**PAGE EXCERPT:**
* * * *

[v2] md/raid1: introduce a new sync action to repair badblocks

[RFC v2 0/5] md/raid1: introduce a new sync action to repair badblocks

Posted by Zheng Qixing 3 days, 20 hours ago

From: Zheng Qixing <zhengqixing@huawei.com>

Hi,

This is v2 of the series.

# Mechanism
When rectifying badblocks, we issue a single repair write for
the bad range (copy data from a good mirror to the corresponding
LBA on bad mirror). Once the write completes successfully
(bi_status == 0), the LBA range is cleared from the badblocks
table. If the media is still bad for that LBA, a subsequent
read/write will fail again and the range will be marked bad
again.

Doing a read-back for every repair would only prove that the data
is readable at that moment, and it does not provide a stronger
guarantee against future internal remapping.

# Why use LBS granularity for bad-block repair?
In our RAID1 bad-block repair (rectify) testing on a device
reporting 512B logical blocks and 4KiB physical blocks, we
issue 512B I/O directly to the md device and inject an I/O
fault.

Since the md badblocks table can only track failures in terms
of host-visible LBA ranges, it is updated at 512B sector
granularity (i.e., it records the failing sector) and does not
attempt to infer or expand the entry to a 4KiB physical-block
boundary.

Given that the OS has no visibility into the device's internal
mapping from LBAs to physical media (or the FTL), using
logical block size for recording and repairing bad blocks is
the most appropriate choice from a correctness standpoint.

* * * *

Saved entries

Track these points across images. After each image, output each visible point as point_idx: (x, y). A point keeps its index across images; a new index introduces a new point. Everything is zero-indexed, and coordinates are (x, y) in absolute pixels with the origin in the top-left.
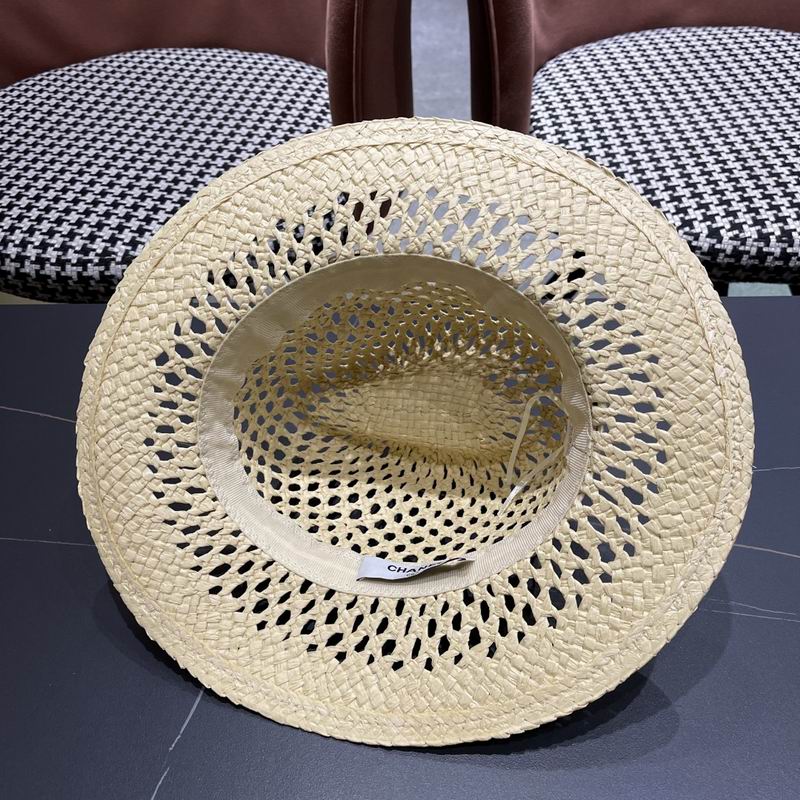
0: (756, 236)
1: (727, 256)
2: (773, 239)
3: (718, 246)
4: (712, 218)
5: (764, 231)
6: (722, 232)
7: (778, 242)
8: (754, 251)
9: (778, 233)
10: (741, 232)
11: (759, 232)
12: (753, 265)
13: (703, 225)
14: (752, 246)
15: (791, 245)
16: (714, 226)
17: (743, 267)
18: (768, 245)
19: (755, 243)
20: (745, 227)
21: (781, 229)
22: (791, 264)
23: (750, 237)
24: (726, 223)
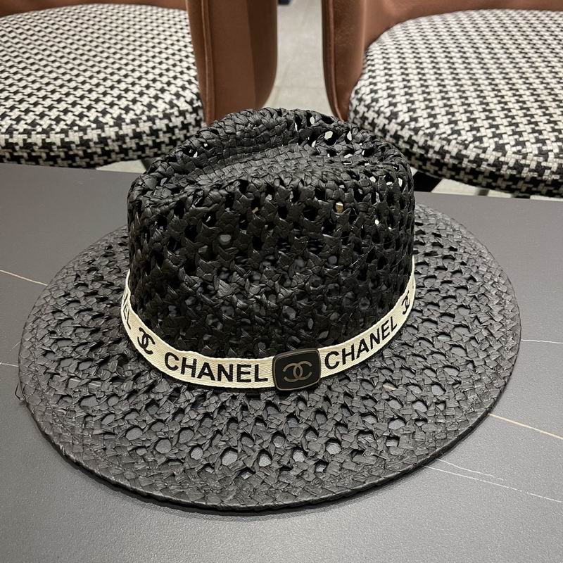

* * * *

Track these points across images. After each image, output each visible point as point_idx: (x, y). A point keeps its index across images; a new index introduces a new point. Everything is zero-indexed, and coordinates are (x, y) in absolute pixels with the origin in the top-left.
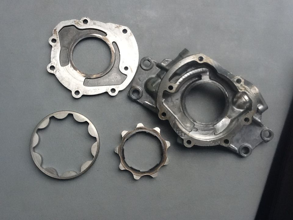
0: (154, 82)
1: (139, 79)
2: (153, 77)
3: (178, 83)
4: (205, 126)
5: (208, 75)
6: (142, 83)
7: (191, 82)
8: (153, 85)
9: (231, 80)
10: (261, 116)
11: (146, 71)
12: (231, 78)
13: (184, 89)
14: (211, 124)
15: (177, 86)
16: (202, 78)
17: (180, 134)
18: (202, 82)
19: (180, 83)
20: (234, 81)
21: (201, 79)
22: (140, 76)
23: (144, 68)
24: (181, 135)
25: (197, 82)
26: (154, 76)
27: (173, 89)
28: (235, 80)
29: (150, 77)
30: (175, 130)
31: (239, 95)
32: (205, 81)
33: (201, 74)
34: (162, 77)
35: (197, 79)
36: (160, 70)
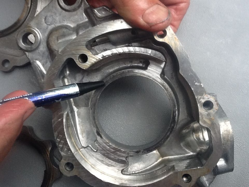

* * * *

**PROBLEMS TO SOLVE:**
1. From the RAID1 badblocks post, copy the passage starting at "# Mechanism" and ending at "for bad-block repair?".
2. Using the RAID1 badblocks post, mark each statement yes or no, and back each answer with the deciding words quoted from the post. (a) A successful repair write causes the LBA range to be removed from the badblocks table. (b) The testing used a device that reports 4KiB logical blocks. (c) The md badblocks table expands a failing entry to a 4KiB physical-block boundary.
3. Extend the RAID1 badblocks post, picking up after its final sentence.

**OUTPUTS FOR THE TASKS:**
1.
# Mechanism
When rectifying badblocks, we issue a single repair write for
the bad range (copy data from a good mirror to the corresponding
LBA on bad mirror). Once the write completes successfully
(bi_status == 0), the LBA range is cleared from the badblocks
table. If the media is still bad for that LBA, a subsequent
read/write will fail again and the range will be marked bad
again.

Doing a read-back for every repair would only prove that the data
is readable at that moment, and it does not provide a stronger
guarantee against future internal remapping.

# Why use LBS granularity for bad-block repair?

2.
(a) Yes: "Once the write completes successfully (bi_status == 0), the LBA range is cleared from the badblocks table."
(b) No: "a device reporting 512B logical blocks and 4KiB physical blocks"
(c) No: "does not attempt to infer or expand the entry to a 4KiB physical-block boundary"

3.
If the underlying media failure is actually larger than 512B,
this is typically reflected by subsequent failures on adjacent
LBAs, at which point the recorded bad range will naturally
grow to cover the affected area.

# Tests
This feature has been tested on a RAID1 built from two 480GB
system disks. It has also been tested under QEMU with a 4-disk
RAID1 setup, with both memory fault injection and I/O fault
injection enabled.

In addition, we will add a new test (26raid1-rectify-badblocks)
in mdadm/tests to verify whether `rectify` can effectively repair
sectors recorded in bad_blocks.

# TODO
rectify currently only supports bad-block repair for the RAID1
level. We will consider extending it to RAID5/10 in follow-up
work.

Changes in v2:
 - Patch 1: Remove non-essential helpers to reduce indirection.
 - Patch 2: Split out a bugfix that was previously included in patch 1.
 - Patch 3: Rename the /proc/mdstat action from "recovery" to "recover"
   to match the naming used by action_store() and action_show().
 - Patch 4: Add a brief comment for MAX_RAID_DISKS.
 - Patch 5: For rectify, reuse handle_sync_write_finished() to handle
   write request completion, removing duplicate completion handling.

Link of v1:
  https://lore.kernel.org/all/20251231070952.1233903-1-zhengqixing@huaweicloud.com/

Zheng Qixing (5):
  md: add helpers for requested sync action
  md: serialize requested sync actions and clear stale request state
  md: rename mdstat action "recovery" to "recover"
  md: introduce MAX_RAID_DISKS macro to replace magic number
  md/raid1: introduce rectify action to repair badblocks

 drivers/md/md.c    | 152 +++++++++++++++++++------
 drivers/md/md.h    |  21 ++++
 drivers/md/raid1.c | 270 ++++++++++++++++++++++++++++++++++++++++++++-
 drivers/md/raid1.h |   1 +
 4 files changed, 409 insertions(+), 35 deletions(-)

-- 
2.39.2

Re: [RFC v2 0/5] md/raid1: introduce a new sync action to repair badblocks

Posted by Christoph Hellwig 3 days, 19 hours ago

Just curious, but what kind of devices do you see that have
permanent bad blocks at a fixed location that are not fixed by
rewriting the sector?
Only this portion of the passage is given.